En una ocasión le pregunté por qué pasa eso y me respondió que era por amor. La gente quiere a Juanga. Y es cierto: Una vez lo vi en vivo y tenía magia. No es sólo que conozcamos sus canciones y que sean llegadoras, Juan Gabriel tenía esa capacidad de treparse a un escenario y conectarse con su público. Hacernos cantar, entrar en el relajo. Su show era eso, una fiesta donde un hombre bueno, sensible, discreto en su vida privada, se alocaba en su vida pública y convertía el escenario en un circo de muchas pistas, poniendo a todos a cantar, canciones que no estabas enterada de que te sabías.
—Así, nos la pone fácil a sus imitadores —me dijo Ernesto aquella vez, como chavo travieso.
La primera vez que vi a Ernesto, después de verlo como Juanga, fue un sacón de onda. Caminé hacia él, me di media vuelta y me incliné mirándolo por encima del hombro con picardía. Sonrió y me ayudó a deshacerme del sostén. Estaba muy animado, pero yo no me podía quitar de la cabeza su imagen al estilo Divo de Juárez.
¿Te imaginas coger con Juanga? Está cabrón, por más que quieras, saca de onda. Entonces me senté con las piernas abiertas sobre su ingle, ofreciéndole mi cuerpo. Posó la nariz en mi espina dorsal, acarició con sus dedos mi piel erizada y aspiró con gusto llevando sus dedos escurridizos por entre mis costillas. Amasó con gozo mis pechos, sintiendo mis pezones activos.

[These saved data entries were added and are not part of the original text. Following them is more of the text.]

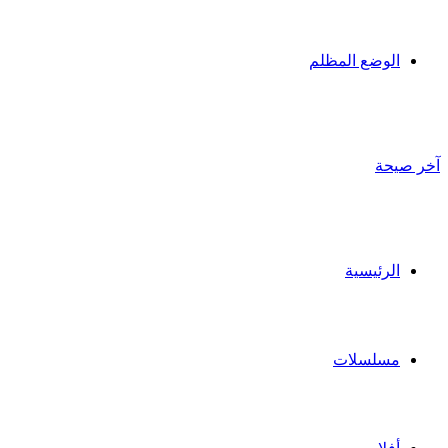
الوضع المظلم
آخر صيحة
الرئيسية
مسلسلات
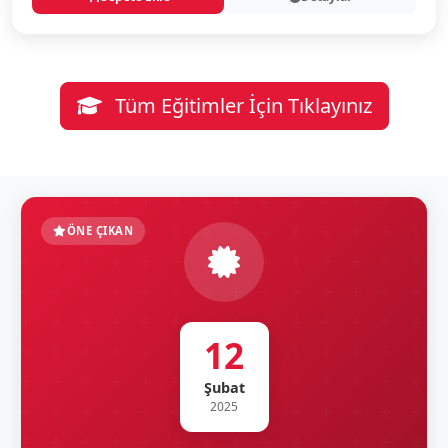
Tüm Eğitimler İçin Tıklayınız
ÖNE ÇIKAN
12
Şubat
2025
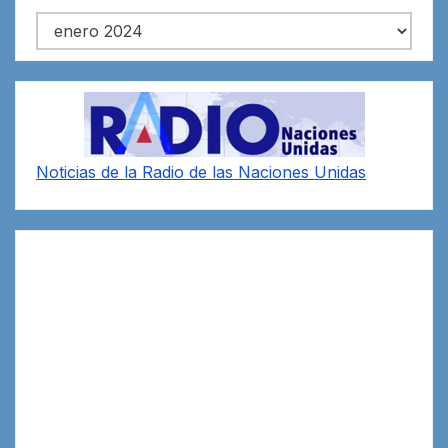
Archivos
Noticias de la Radio de las Naciones Unidas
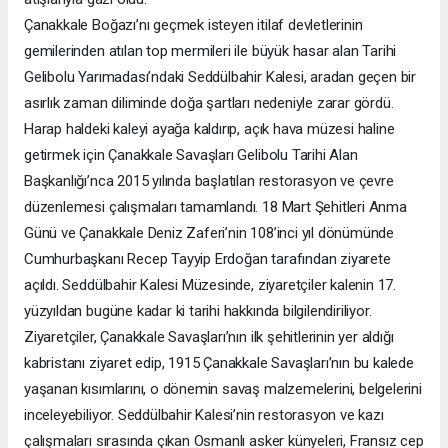
Çanakkale Boğazı’nı geçmek isteyen itilaf devletlerinin
gemilerinden atılan top mermileri ile büyük hasar alan Tarihi
Gelibolu Yarımadası’ndaki Seddülbahir Kalesi, aradan geçen bir
asırlık zaman diliminde doğa şartları nedeniyle zarar gördü.
Harap haldeki kaleyi ayağa kaldırıp, açık hava müzesi haline
getirmek için Çanakkale Savaşları Gelibolu Tarihi Alan
Başkanlığı’nca 2015 yılında başlatılan restorasyon ve çevre
düzenlemesi çalışmaları tamamlandı. 18 Mart Şehitleri Anma
Günü ve Çanakkale Deniz Zaferi’nin 108’inci yıl dönümünde
Cumhurbaşkanı Recep Tayyip Erdoğan tarafından ziyarete
açıldı. Seddülbahir Kalesi Müzesinde, ziyaretçiler kalenin 17.
yüzyıldan bugüne kadar ki tarihi hakkında bilgilendiriliyor.
Ziyaretçiler, Çanakkale Savaşları’nın ilk şehitlerinin yer aldığı
kabristanı ziyaret edip, 1915 Çanakkale Savaşları’nın bu kalede
yaşanan kısımlarını, o dönemin savaş malzemelerini, belgelerini
inceleyebiliyor. Seddülbahir Kalesi’nin restorasyon ve kazı
çalışmaları sırasında çıkan Osmanlı asker künyeleri, Fransız cep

Estaba excitadísimo. Arqueé la espalda, me apoyé con las manos en sus rodillas y empecé a moverme de arriba abajo, restregando mi humedad en su pieza. Mi clítoris rozaba la curvatura de su tallo, duro como roble. Lo miré entonces y, como dije, cuando arrugaba la cara se parecía más. No podía dejar de pensar que estaba con el mismísimo Juanga. Se lo dije y nos dio risa. Por fortuna pudimos superarlo, tuvimos sexo, se convirtió en cliente regular y nos hicimos cuates.
—Entonces ¿Irás a Cancún y a Costa Rica?— Le pregunté antes de despedirme.
—No sé. Si hacen un homenaje aquí, prefiero quedarme con él, como público—, me dijo.
Así es el cariño de un pueblo. Es amor de verdad, amor eterno.